→ **PROBLEM REQUIREMENTS**
The answer should match the records character for character.

Stored data
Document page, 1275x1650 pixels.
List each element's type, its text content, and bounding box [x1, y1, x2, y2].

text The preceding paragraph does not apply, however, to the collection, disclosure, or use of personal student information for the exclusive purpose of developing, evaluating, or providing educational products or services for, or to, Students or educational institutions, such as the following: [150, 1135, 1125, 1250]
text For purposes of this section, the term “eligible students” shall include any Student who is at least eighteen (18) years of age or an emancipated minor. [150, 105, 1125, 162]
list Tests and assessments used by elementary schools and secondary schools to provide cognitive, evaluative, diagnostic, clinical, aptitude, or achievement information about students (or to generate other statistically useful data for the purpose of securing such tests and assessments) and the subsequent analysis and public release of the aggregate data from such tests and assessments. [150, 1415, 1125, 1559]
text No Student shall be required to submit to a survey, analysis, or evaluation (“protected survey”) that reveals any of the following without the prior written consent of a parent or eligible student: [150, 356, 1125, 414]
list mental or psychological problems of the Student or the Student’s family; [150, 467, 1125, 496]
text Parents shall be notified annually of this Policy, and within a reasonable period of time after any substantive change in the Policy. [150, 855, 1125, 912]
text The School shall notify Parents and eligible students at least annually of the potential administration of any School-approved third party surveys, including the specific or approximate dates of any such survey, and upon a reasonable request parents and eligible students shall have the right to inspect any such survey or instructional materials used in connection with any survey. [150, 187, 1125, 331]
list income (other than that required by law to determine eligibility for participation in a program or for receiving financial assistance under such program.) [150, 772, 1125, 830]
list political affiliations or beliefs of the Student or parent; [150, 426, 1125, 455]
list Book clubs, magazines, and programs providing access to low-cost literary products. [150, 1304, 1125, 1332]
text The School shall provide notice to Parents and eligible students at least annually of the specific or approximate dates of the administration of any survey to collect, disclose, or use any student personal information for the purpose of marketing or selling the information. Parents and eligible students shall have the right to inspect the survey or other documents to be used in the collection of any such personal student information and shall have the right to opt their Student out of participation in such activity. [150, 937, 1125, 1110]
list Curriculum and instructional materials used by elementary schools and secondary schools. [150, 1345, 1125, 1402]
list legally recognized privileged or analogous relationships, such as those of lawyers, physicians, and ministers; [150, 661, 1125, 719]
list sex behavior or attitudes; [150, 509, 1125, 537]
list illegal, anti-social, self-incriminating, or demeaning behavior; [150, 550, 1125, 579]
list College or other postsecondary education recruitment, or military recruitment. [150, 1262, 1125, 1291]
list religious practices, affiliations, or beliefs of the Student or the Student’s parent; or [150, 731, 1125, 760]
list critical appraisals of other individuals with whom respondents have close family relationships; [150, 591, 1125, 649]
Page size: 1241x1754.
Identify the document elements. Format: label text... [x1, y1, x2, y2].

→ **REPLY TO THE TASK**
Document page, 1275x1650 pixels.
List each element's type, its text content, and bounding box [x1, y1, x2, y2].

text The preceding paragraph does not apply, however, to the collection, disclosure, or use of personal student information for the exclusive purpose of developing, evaluating, or providing educational products or services for, or to, Students or educational institutions, such as the following: [150, 1135, 1125, 1250]
text For purposes of this section, the term “eligible students” shall include any Student who is at least eighteen (18) years of age or an emancipated minor. [150, 105, 1125, 162]
list Tests and assessments used by elementary schools and secondary schools to provide cognitive, evaluative, diagnostic, clinical, aptitude, or achievement information about students (or to generate other statistically useful data for the purpose of securing such tests and assessments) and the subsequent analysis and public release of the aggregate data from such tests and assessments. [150, 1415, 1125, 1559]
text No Student shall be required to submit to a survey, analysis, or evaluation (“protected survey”) that reveals any of the following without the prior written consent of a parent or eligible student: [150, 356, 1125, 414]
list mental or psychological problems of the Student or the Student’s family; [150, 467, 1125, 496]
text Parents shall be notified annually of this Policy, and within a reasonable period of time after any substantive change in the Policy. [150, 855, 1125, 912]
text The School shall notify Parents and eligible students at least annually of the potential administration of any School-approved third party surveys, including the specific or approximate dates of any such survey, and upon a reasonable request parents and eligible students shall have the right to inspect any such survey or instructional materials used in connection with any survey. [150, 187, 1125, 331]
list income (other than that required by law to determine eligibility for participation in a program or for receiving financial assistance under such program.) [150, 772, 1125, 830]
list political affiliations or beliefs of the Student or parent; [150, 426, 1125, 455]
list Book clubs, magazines, and programs providing access to low-cost literary products. [150, 1304, 1125, 1332]
text The School shall provide notice to Parents and eligible students at least annually of the specific or approximate dates of the administration of any survey to collect, disclose, or use any student personal information for the purpose of marketing or selling the information. Parents and eligible students shall have the right to inspect the survey or other documents to be used in the collection of any such personal student information and shall have the right to opt their Student out of participation in such activity. [150, 937, 1125, 1110]
list Curriculum and instructional materials used by elementary schools and secondary schools. [150, 1345, 1125, 1402]
list legally recognized privileged or analogous relationships, such as those of lawyers, physicians, and ministers; [150, 661, 1125, 719]
list sex behavior or attitudes; [150, 509, 1125, 537]
list illegal, anti-social, self-incriminating, or demeaning behavior; [150, 550, 1125, 579]
list College or other postsecondary education recruitment, or military recruitment. [150, 1262, 1125, 1291]
list religious practices, affiliations, or beliefs of the Student or the Student’s parent; or [150, 731, 1125, 760]
list critical appraisals of other individuals with whom respondents have close family relationships; [150, 591, 1125, 649]
Page size: 1241x1754.
Identify the document elements. Format: label text... [x1, y1, x2, y2].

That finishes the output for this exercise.